You can teach the AI that structure once, save it, and use it forever. I have done this for patient handouts on preterm labor, for obstetric ethics consultations, for structured summaries of research papers I need to digest quickly. The first time takes twenty minutes to set up. After that, it takes thirty seconds. You describe what good looks like — the reading level, the order, the tone, what to include and what to leave out — and it follows your specifications every single time without getting tired, without cutting corners on a Friday afternoon.
One concrete example: I needed to explain placenta previa to patients at a sixth-grade reading level, include what symptoms to watch for, when to call, and what delivery planning looks like, without using the word ‘hemorrhage.’ I described exactly that. The AI produced a handout I edited once and have used since. Before that I was writing it from scratch or handing patients a printout from UpToDate that no one reads.
The fourth level — where I am still building — is using the AI to create actual clinical tools. Calculators. Decision aids. Risk stratifiers. I built a Bishop score calculator for my website. A gestational weight gain tracker. A preterm labor risk tool. I am not a software engineer. I am a seventy-six-year-old professor who described what he wanted clearly enough that the AI built it.

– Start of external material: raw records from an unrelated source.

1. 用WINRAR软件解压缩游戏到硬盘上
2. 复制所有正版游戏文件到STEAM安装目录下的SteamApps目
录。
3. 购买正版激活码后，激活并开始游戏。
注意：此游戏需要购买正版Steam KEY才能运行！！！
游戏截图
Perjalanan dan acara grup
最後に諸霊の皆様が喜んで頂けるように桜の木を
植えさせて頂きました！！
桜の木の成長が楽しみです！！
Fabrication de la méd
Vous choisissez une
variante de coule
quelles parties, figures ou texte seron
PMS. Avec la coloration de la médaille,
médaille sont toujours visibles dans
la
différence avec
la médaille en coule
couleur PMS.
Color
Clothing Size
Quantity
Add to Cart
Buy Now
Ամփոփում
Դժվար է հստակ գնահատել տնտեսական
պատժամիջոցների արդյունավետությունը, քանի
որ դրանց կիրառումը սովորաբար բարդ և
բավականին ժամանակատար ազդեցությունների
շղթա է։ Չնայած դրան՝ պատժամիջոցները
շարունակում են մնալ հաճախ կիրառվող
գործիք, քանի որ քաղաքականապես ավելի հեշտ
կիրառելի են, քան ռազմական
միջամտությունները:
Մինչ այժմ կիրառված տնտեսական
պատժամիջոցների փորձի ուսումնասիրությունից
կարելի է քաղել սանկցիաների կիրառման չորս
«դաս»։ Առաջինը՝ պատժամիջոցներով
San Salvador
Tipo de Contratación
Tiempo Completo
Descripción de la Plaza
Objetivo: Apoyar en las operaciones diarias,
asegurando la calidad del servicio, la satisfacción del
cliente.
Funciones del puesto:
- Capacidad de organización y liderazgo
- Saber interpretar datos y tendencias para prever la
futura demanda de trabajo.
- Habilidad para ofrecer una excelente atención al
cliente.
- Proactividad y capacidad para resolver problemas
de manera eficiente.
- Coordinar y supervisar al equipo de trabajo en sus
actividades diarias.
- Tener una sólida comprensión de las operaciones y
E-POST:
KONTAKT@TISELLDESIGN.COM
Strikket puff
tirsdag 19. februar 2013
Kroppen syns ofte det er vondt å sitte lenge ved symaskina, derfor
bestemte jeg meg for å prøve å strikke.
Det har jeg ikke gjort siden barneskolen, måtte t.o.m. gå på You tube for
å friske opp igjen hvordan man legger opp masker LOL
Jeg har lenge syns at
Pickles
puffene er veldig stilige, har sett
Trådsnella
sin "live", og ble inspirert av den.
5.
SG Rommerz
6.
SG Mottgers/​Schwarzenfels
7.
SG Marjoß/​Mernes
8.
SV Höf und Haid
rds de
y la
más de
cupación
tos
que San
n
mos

That is available to any ObGyn who is willing to describe what they need with the same precision they would use to describe a surgical technique.
The pattern across all four levels is the same. The AI is not the variable. You are. Generic input produces generic output. Specific, contextualized, detailed input produces something worth reading. The doctors who will use this well are not the youngest or the most technically inclined. They are the most precise. The ones who can describe what they do and what good looks like.
Start with one thing you do repeatedly. A counseling framework. A patient letter. A way you explain a diagnosis. Describe it to the AI in detail. Tell it the reading level. Tell it what to include. Tell it what you never say and why. Run it. Edit the output. Correct it once. Then use it for the next ten years.